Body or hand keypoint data

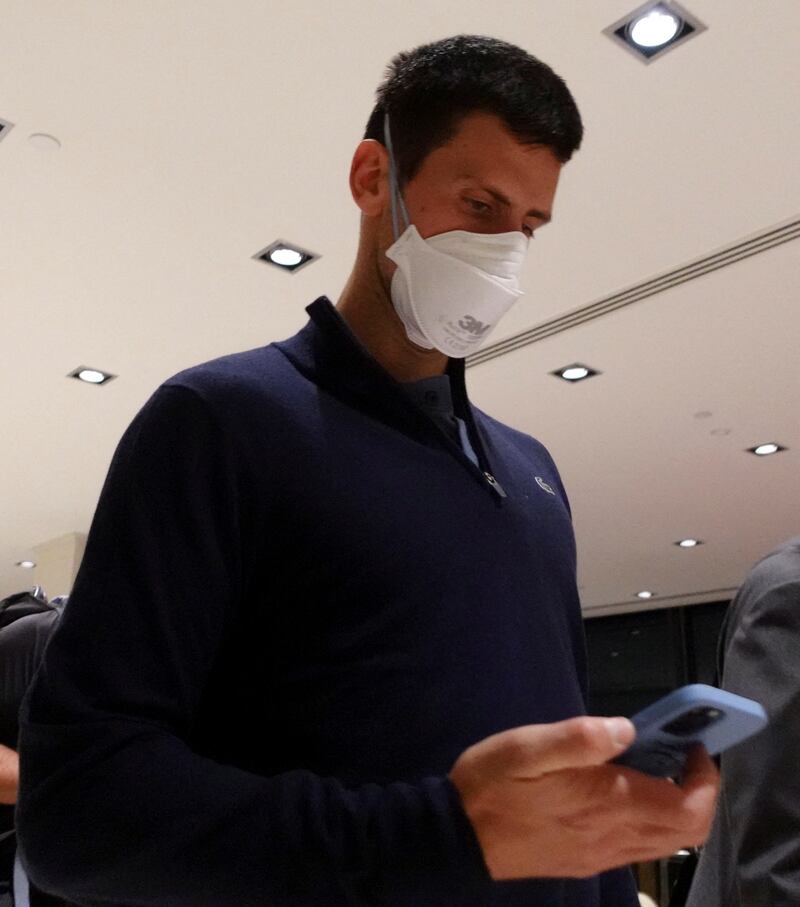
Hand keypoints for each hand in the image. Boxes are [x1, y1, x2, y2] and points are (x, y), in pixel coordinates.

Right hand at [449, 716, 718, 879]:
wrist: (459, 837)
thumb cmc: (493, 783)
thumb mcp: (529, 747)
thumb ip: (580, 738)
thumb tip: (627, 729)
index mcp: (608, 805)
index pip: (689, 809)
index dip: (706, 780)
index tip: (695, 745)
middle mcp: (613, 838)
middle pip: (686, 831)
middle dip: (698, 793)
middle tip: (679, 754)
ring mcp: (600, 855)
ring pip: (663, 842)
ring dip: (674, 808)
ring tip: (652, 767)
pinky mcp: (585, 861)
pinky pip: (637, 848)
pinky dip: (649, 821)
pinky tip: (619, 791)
---
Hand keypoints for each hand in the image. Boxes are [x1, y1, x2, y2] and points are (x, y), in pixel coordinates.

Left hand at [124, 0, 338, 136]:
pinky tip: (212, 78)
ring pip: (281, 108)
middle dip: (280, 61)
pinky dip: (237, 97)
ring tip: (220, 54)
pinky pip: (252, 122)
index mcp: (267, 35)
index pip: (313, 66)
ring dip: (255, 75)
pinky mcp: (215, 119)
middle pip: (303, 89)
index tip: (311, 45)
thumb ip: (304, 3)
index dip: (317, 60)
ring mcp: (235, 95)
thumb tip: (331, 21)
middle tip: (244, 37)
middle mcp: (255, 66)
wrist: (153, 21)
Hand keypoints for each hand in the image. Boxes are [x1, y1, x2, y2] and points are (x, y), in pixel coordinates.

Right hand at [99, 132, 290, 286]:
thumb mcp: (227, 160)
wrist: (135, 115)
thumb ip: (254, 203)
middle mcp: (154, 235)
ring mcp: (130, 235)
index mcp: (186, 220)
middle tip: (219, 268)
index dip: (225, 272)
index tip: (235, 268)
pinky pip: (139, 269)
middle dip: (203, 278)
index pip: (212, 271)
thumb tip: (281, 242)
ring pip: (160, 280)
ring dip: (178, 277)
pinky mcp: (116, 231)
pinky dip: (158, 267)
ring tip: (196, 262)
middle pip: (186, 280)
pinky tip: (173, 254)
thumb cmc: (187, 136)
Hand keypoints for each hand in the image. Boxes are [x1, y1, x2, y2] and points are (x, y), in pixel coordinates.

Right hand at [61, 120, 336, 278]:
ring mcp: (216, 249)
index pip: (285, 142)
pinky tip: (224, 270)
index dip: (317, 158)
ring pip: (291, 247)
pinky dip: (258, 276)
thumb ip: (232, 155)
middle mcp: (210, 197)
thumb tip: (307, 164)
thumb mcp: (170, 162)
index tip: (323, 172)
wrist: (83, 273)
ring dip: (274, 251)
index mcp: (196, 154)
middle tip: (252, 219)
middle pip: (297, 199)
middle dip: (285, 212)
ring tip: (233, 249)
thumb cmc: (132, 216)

*DESCRIPTION OF THE TASK*. Going back to the entries above, set down exactly the lines that begin at the one with "index tip: (235, 268)" and end at the one with "wrist: (83, 273)", both included, and nothing else.

*EXERCISE RESPONSE*.
index tip: (235, 268)
pinky pip: (139, 269)
middle dip: (203, 278)
index pip: (212, 271)
thumb tip: (281, 242)
ring pip: (160, 280)
ring dip: (178, 277)
pinky mcp: (116, 231)
pinky dip: (158, 267)
ring tip: (196, 262)
middle pip: (186, 280)
pinky tip: (173, 254)
thumb cmc: (187, 136)
Hand keypoints for each hand in the image. Boxes are [x1, y1, x2, y2] and points are (x, y), in pixel coordinates.

Right hand at [61, 120, 336, 278]:
ring mcp: (216, 249)
index pip: (285, 142)
pinky tip: (224, 270)
index dip: (317, 158)
ring pip: (291, 247)
pinky dip: (258, 276)
thumb ip: (232, 155)
middle mcp: (210, 197)
thumb tip: (307, 164)
thumb mcp: (170, 162)
index tip: (323, 172)
wrist: (83, 273)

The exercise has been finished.